Begin THE RECORDS
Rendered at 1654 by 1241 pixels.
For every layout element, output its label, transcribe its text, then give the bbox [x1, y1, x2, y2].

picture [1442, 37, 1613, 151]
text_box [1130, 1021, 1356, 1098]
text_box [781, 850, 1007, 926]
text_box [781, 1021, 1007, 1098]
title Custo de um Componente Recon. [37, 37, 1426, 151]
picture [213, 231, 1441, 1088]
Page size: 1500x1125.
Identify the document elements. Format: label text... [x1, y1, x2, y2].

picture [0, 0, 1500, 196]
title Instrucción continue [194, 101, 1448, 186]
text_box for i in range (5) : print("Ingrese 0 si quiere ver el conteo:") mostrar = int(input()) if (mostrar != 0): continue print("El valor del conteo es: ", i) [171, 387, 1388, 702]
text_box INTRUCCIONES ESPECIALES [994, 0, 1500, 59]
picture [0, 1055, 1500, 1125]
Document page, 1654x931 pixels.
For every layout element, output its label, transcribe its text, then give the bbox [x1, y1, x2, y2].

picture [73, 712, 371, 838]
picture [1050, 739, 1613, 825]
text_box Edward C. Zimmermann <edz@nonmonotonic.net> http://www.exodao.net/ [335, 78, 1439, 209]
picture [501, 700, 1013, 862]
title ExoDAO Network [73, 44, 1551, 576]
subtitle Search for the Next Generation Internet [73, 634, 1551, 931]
End THE RECORDS
● **THE PROBLEM**: Duplicate the entire listing above, reproducing each line without any alteration.

● **REPLY**:
Rendered at 1654 by 1241 pixels.
For every layout element, output its label, transcribe its text, then give the bbox [x1, y1, x2, y2].

picture [1442, 37, 1613, 151]
text_box [1130, 1021, 1356, 1098]
text_box [781, 850, 1007, 926]
text_box [781, 1021, 1007, 1098]
title Custo de um Componente Recon. [37, 37, 1426, 151]
picture [213, 231, 1441, 1088]
Page size: 1500x1125.
Identify the document elements. Format: label text... [x1, y1, x2, y2].

picture [0, 0, 1500, 196]
title Instrucción continue [194, 101, 1448, 186]
text_box for i in range (5) : print("Ingrese 0 si quiere ver el conteo:") mostrar = int(input()) if (mostrar != 0): continue print("El valor del conteo es: ", i) [171, 387, 1388, 702]
text_box INTRUCCIONES ESPECIALES [994, 0, 1500, 59]
picture [0, 1055, 1500, 1125]
Document page, 1654x931 pixels.
For every layout element, output its label, transcribe its text, then give the bbox [x1, y1, x2, y2].

picture [73, 712, 371, 838]
picture [1050, 739, 1613, 825]
text_box Edward C. Zimmermann <edz@nonmonotonic.net> http://www.exodao.net/ [335, 78, 1439, 209]
picture [501, 700, 1013, 862]
title ExoDAO Network [73, 44, 1551, 576]
subtitle Search for the Next Generation Internet [73, 634, 1551, 931]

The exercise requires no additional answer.